Exercise details: This exercise calls for every record to be returned exactly, with pictures removed.

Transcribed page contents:

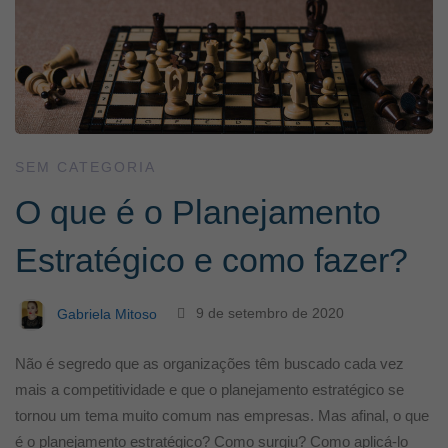
SEM CATEGORIA
O que é o Planejamento
Estratégico e como fazer?
Gabriela Mitoso
9 de setembro de 2020
Não é segredo que as organizações têm buscado cada vez
mais a competitividade e que o planejamento estratégico se
tornou um tema muito comum nas empresas. Mas afinal, o que
é o planejamento estratégico? Como surgiu? Como aplicá-lo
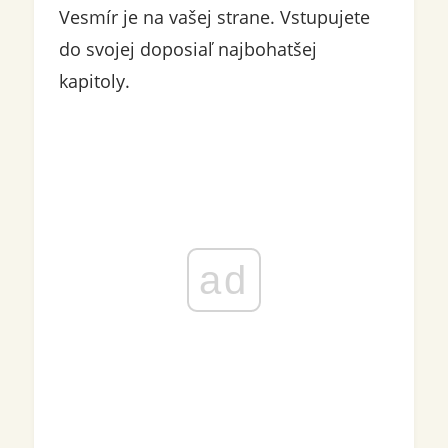
Vesmír je na vašej strane. Vstupujete
do svojej doposiaľ najbohatšej
kapitoly.
ad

Response below:
SEM CATEGORIA
O que é o Planejamento
Estratégico e como fazer?
Gabriela Mitoso
9 de setembro de 2020
Não é segredo que as organizações têm buscado cada vez
mais a competitividade e que o planejamento estratégico se
tornou um tema muito comum nas empresas. Mas afinal, o que
é o planejamento estratégico? Como surgiu? Como aplicá-lo
Vesmír je na vašej strane. Vstupujete
do svojej doposiaľ najbohatšej
kapitoly.
ad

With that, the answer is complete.